Study Links Soot in Air, Lung Cancer
By Julie Deardorff
March 6, 2002
Tiny particles of airborne soot can increase a Chicago resident’s chances of getting lung cancer as much as living in a house with a smoker, according to a new study published Tuesday in the Journal of the American Medical Association.
The study, which includes examinations of medical records of 500,000 people over a 16 year-period, is by far the most comprehensive on the subject and is fueling calls from environmental and health advocates for enforcement of current standards on soot pollution.
Five years ago, the U.S. Environmental Protection Agency riled automakers and power companies by setting air-quality standards for soot, basing the policy on earlier, though smaller, studies that found fine particulate matter coming from tailpipes and smokestacks to be harmful. Those standards, however have yet to be enforced.
“This research dramatically underscored the urgent need for the EPA to limit the emission of these cancer-causing particles,” said John Kirkwood, president and chief executive officer of the American Lung Association.
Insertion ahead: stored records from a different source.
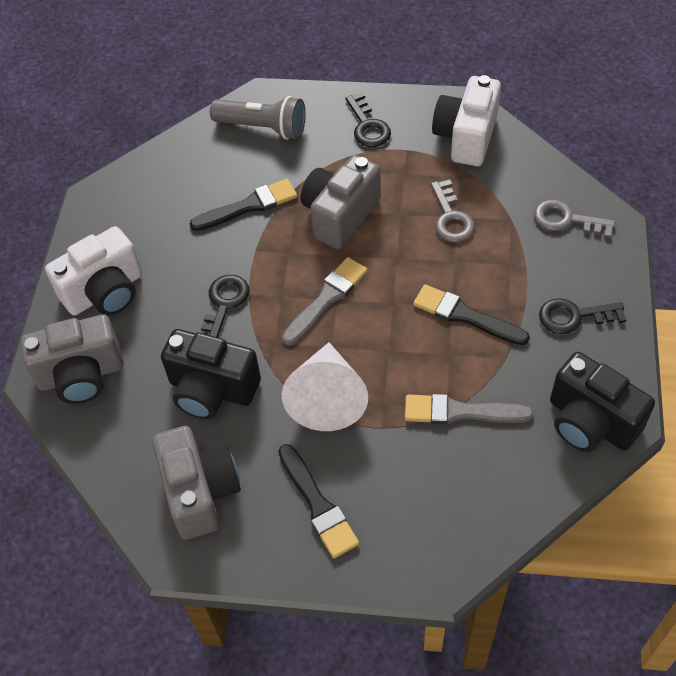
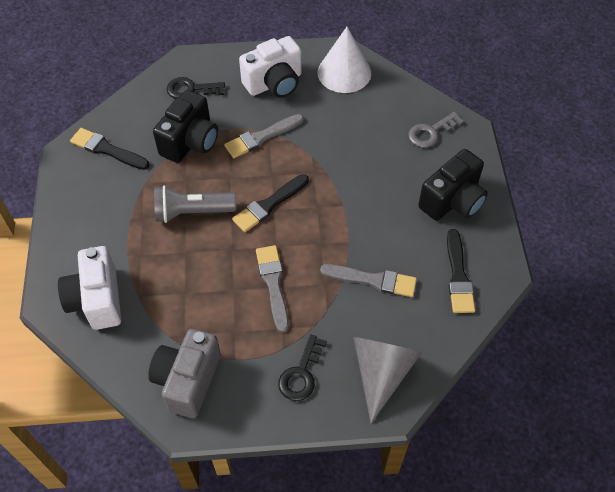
black key: [196,275,249,337] [345,92,391,147] [539,298,626,334] = 3 -> [167,77,225,99] [278,335,327,401] = 2
grey brush: [282,257,368,346] [405,394,533,424] = 2 -> [224,114,304,158] [256,245,289,333] [320,264,417,297] = 3
grey camera: [20,314,124,404] [152,426,241,540] [301,155,381,249] = 3 -> [148,329,221,418] = 1
grey cone: none = 0 -> [353,337,422,423] = 1
grey key: [431,180,475,243] [534,199,615,238] = 2 -> [408,112,464,148] = 1

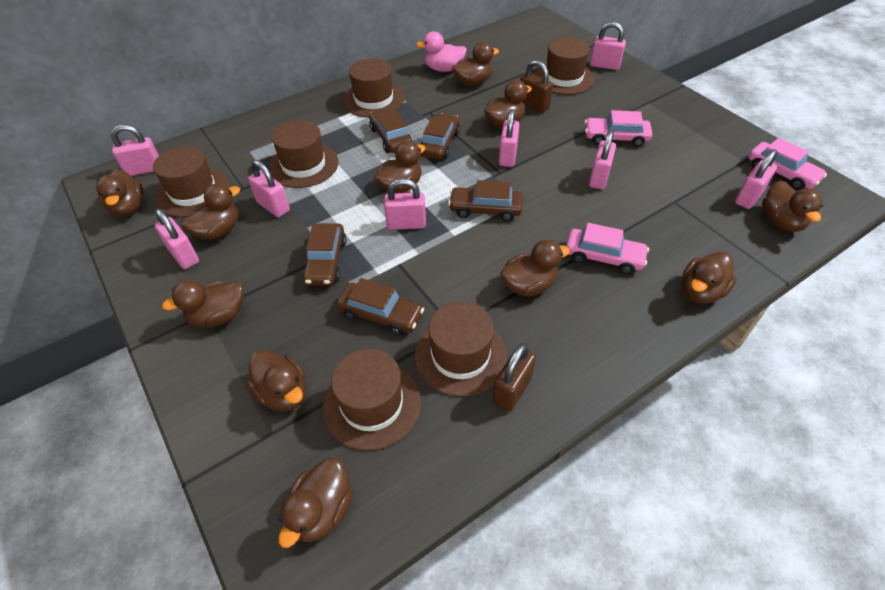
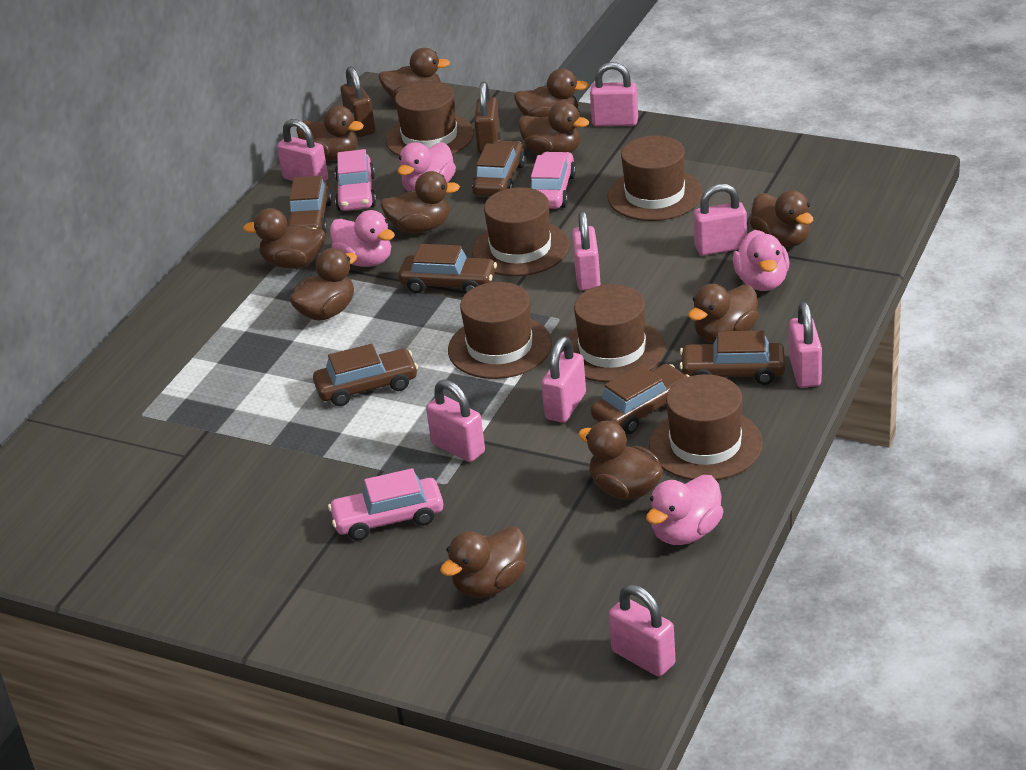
brown car: [302,223,347,286] [337,278,424,336] [369,108,412,153] [420,113,460,160] [448,180,523,221] = 5 -> [287,176,332,235] [313,344,418,406] [398,244,497,294] [472,141,525,196] [591,364,689,434] [679,331,785,385] = 6
pink duck: [416,31,467,72] = 1 -> [330,210,395,267] [398,142,456,191] [646,475,724,545] [733,230,789,291] = 4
The scientific evidence keeps mounting. In the meantime, we are no closer to protecting people’s health because the EPA had not acted.”
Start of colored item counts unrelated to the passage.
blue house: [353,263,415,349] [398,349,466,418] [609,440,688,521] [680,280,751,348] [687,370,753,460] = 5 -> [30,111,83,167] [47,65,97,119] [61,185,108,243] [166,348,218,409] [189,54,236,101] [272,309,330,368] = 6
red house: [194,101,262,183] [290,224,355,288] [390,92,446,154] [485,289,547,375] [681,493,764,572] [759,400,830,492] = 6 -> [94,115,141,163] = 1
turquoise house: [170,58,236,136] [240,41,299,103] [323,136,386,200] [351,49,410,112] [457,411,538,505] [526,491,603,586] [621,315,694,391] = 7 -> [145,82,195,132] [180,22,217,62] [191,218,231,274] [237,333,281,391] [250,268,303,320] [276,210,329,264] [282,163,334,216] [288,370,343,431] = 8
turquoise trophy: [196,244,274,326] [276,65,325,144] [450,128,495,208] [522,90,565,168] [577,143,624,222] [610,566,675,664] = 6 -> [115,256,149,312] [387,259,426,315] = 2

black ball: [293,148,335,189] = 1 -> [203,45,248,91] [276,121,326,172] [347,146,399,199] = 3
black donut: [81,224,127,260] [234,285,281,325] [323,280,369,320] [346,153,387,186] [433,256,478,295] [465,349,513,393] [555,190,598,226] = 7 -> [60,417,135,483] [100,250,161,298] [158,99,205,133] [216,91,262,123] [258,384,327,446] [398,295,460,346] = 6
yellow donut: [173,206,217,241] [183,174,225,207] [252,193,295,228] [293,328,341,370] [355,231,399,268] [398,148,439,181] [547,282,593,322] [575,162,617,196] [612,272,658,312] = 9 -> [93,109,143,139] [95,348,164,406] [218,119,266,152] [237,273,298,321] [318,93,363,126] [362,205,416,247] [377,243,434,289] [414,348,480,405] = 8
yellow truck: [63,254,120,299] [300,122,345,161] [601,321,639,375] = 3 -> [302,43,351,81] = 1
The findings also come as controversy grows over emissions from aging coal-fired power plants, many of which have “grandfather” status and are exempt from tighter air pollution laws.
Last week, Chicago Ald. Edward Burke (14th) introduced legislation that would reduce the allowable emissions of sulfur dioxide, nitrogen oxide and mercury from the two coal-fired power plants in Chicago.
According to recent measures, Chicago exceeds the standards set by the EPA, although the numbers have been decreasing.
Researchers said the increased risk of lung cancer and heart disease from air pollution was far less than the dangers associated with active cigarette smoking. But they found “the risk of dying from lung cancer as well as heart disease in the most polluted cities was comparable to the risk associated with nonsmokers being exposed to second-hand smoke over a long period of time,” said Arden Pope, professor of economics at Brigham Young University, the study’s coo-leader.
The health dangers of fine particles of soot suspended in the air have been the subject of considerable controversy since 1997, when the EPA issued regulations tightening its standards to cover troublesome particles smaller than 2.5 micrometers (a human hair is 100 micrometers thick).
That regulation followed a study linking fine particulate pollution and lung cancer, also done by Pope and his colleagues.
The EPA also set annual limits of 15 micrograms per cubic meter. According to the researchers, the annual fine-particulate pollutant averages have dropped by about one-third since the early 1980s, but as of 1999-2000, the numbers were still at or above the EPA limit in such cities as Los Angeles (20 micrograms per cubic meter), Chicago (18 micrograms) and New York (16 micrograms).
The biggest sources of the pollution are coal-burning power plants in the Midwest and East and diesel trucks and buses in the West, according to the study.
“The bad news is the toxicity of these particles is worse than we thought and includes lung cancer,” said George Thurston, an environment scientist at New York University and co-author of the study. “The good news is we’re making progress and there are still things we can do.”
Though doctors aren’t sure how the particles affect the lungs, the American Lung Association says small particles are easily drawn into the alveoli, the smallest air sac of the lungs. Because the lung has trouble clearing foreign matter from that deep within the system, the soot deposits remain.
“The tiny particles are best able to defeat defense mechanisms of our lungs,” Thurston said. “The larger ones catch in our nose and throat and we’re able to clear them out, but fine combustion particles can penetrate and bypass our defenses. Fine particles contain the highest concentration of toxic material, heavy metals, lead, arsenic and other cancer causing agents.”
Previous studies have linked soot in the air to many respiratory ailments and even death, but the researcher say the latest study is the most definitive on the long-term impact of such air pollution.
The study involved 500,000 adults who enrolled in 1982 in an American Cancer Society survey on cancer prevention. The participants had their health records examined through 1998 and researchers analyzed data on annual air pollution averages in more than 100 cities in which participants lived. Other risk factors for heart and lung disease, such as age, smoking history, diet, weight, occupation and regional differences, were also considered.
Rise in Cancer Noted
The number of deaths from lung cancer increases by 8 percent for every 10 micrograms of fine particulate matter per cubic meter, according to the study, which included heart attack, stroke, asthma, pneumonia and conditions such as emphysema and chronic bronchitis under the category of cardiopulmonary disease.
But some medical experts cautioned against lumping cardiopulmonary events together.
“Correlative studies [like this] can do nothing more than suggest areas worthy of further attention but they can” establish fact,” said Dr. Alan Leff, a professor of medicine and a pulmonologist at the University of Chicago. “This isn’t like giving a substance to someone, seeing whether they get sick and defining what is making them sick. These studies are all correlative and no matter how good the methods are, they don’t identify causation. There are grave dangers in implying that when you have a correlation, you have a cause.”